Just before Christmas at Charmouth in Dorset the sea was choppy and rough, noisily chasing shingle up the beach. It was nearly high tide. You couldn’t see the sand or the flat rocky bit that has the piddock shells burying into it. The stones had all been pushed way up into big mounds mixed in with long-dead seaweed. It’s a treasure trove there. The mud and clay of the cliffs slips down in great heaps when the weather has been very wet. The soft glutinous sediment hold rocks, fossils, and a variety of finds from old Victorian rubbish dumps that were once dug into the ground on the cliff tops.
I’m not very good at spotting the fossils- although I do occasionally see small bullet-shaped belemnites and ammonites. Some of the ammonites have been transformed into knobbly spirals of iron-pyrites nodules. But what I usually search for are pieces of beach glass. Beach glass is quite hard to find on beaches nowadays because fewer bottles are dumped in the sea and more go to recycling. All the beach glass at Charmouth is very old. The broken pieces have been churning around in the surf and the stones for decades or even centuries. The result is a smooth pearly finish that makes even glass that was originally plain and clear look attractive. Colours range through all shades of green and brown but the rarest is dark blue. Dark blue glass was used in the past to make poison bottles; do you remember those six-sided ribbed poison bottles from when you were a child after the war? Discovering a piece of blue glass is special.

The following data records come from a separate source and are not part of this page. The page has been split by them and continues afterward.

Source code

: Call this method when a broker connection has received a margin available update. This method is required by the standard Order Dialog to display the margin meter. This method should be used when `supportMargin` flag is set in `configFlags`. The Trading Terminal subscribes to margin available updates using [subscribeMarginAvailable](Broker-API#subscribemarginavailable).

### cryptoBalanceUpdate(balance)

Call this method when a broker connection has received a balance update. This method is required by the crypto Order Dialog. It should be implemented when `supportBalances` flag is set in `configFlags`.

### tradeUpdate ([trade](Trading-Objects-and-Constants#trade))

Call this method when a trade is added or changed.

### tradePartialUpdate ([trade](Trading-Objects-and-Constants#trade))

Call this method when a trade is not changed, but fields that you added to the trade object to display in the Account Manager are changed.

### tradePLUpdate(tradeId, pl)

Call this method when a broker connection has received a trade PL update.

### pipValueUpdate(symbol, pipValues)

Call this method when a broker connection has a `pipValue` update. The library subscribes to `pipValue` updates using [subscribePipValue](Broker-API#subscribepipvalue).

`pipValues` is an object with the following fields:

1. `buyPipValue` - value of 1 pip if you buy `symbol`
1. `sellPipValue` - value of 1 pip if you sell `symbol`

I love to collect beach glass – and even the small pieces of beach-worn pottery from domestic crockery with pretty glazes that you find there as well. My son makes some of the larger, more colourful pieces into jewellery by wrapping silver wire around them in intricate designs and hanging them on a chord. The rest, I usually pop into a tall glass cylinder I have on the mantelpiece so that I can enjoy their colours and patterns in the sunlight.